There is no evidence, however, that the problem is likely to diminish. As Kymlicka (1995: 1) writes:

Minorities and majorities increasingly clash over such issues as language rights, regional autonomy, political representation, education curriculum, land claims, immigration and naturalisation policy, even national symbols, such as the choice of national anthem or public holidays. Finding morally defensible and politically viable answers to these issues is the greatest challenge facing democracies today … There are no simple answers or magic formulas to resolve all these questions.


It is such conflicts which have been the source of the now recognised trend by which modern wars are increasingly intra-, rather than inter-state. This has left the international community struggling to adapt, given that the United Nations was established with a view to preventing inter-state wars (Judd, 1998: ix).

Yet in a fundamental sense the idea that such intra-state conflicts are not simply the expression of 'ancient hatreds' is a potentially emancipatory one. As Ronen (1997: 100-101) points out, Serb and Croat recourse to the war-time language of Chetnik and Ustashe still begs the question: why was there not violent conflict for the intervening four decades and more? And the answer is Ignatieff's (1999: 7):

Even the long-standing, apparently adamantine antipathies of the ethnic war zones turn out, on closer examination, to be expressions of fear created by the collapse or absence of institutions that enable individuals to form civic identities strong enough to counteract their ethnic allegiances. When individuals live in stable states—even poor ones—they do not need to rush to the protection of the group. It is the disintegration of states, and the Hobbesian fear that results, that produces ethnic fragmentation and war.

Hence the prominent role of paramilitaries, to whom many have turned for security—however reluctantly—in Northern Ireland and ex-Yugoslavia: 'bands of young men … who make a living through violence or threats of violence … and who either base their power on particularistic networks or seek respectability through particularistic claims' (Kaldor, 1996: 52).

In other words, what matters is the process by which such conflicts escalate from day-to-day, manageable tensions to outright antagonism and violence. It is a process characterised, in the political domain, by the collapse of dialogue in favour of fundamentalism. And it is in and through such a process that 'neighbours once ignorant of the very idea that they belong to opposed civilisations begin to think—and hate—in these terms' (Ignatieff, 1999: 36).

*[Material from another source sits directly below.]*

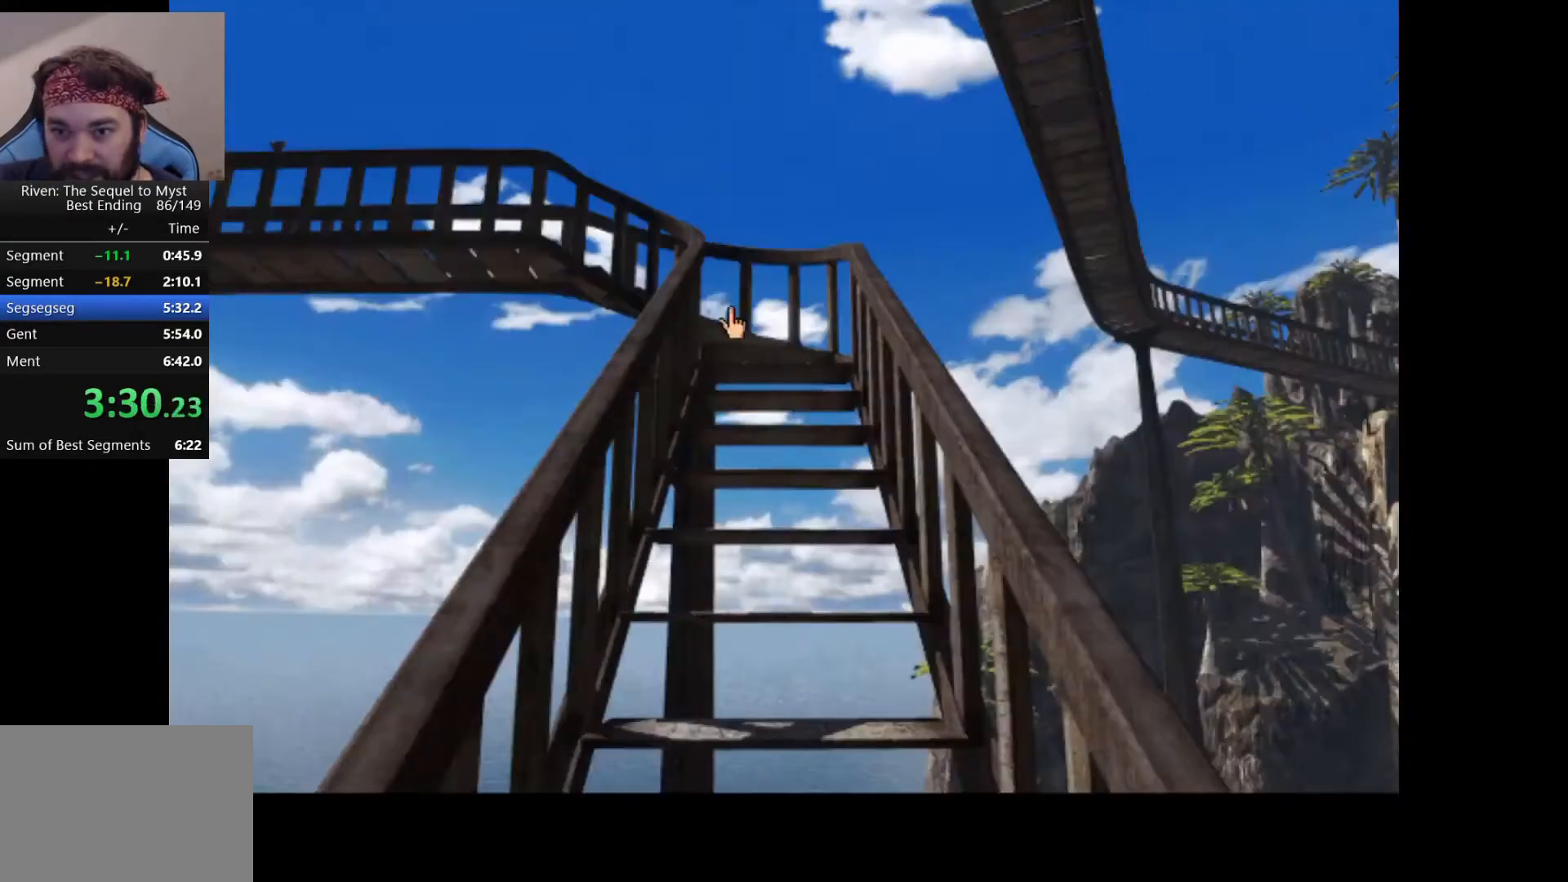
{"keys": [], "mouse": [], "events": []}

By contrast, the substance of a conflict—what is held to fuel the 'ancient hatreds'—is actually largely self-referential. As Ignatieff puts it (1999: 36-37), the definition of a Serb simply becomes someone who is not a Croat, and vice versa: When he pressed a Serb paramilitary in Croatia during the war there, on what made him different from his Croat enemies, all the latter could think of was the cigarettes they smoked! This he understands by reference to Freud's notion of the 'narcissism' of minor differences—that nationalism works up what are otherwise indifferent differences into self-regarding intolerance (Ignatieff, 1999: 51-53). Similarly, in Northern Ireland Frank Wright argues (1987: 141) that 'antagonism is itself before it is any of the interests it has been fashioned to serve'.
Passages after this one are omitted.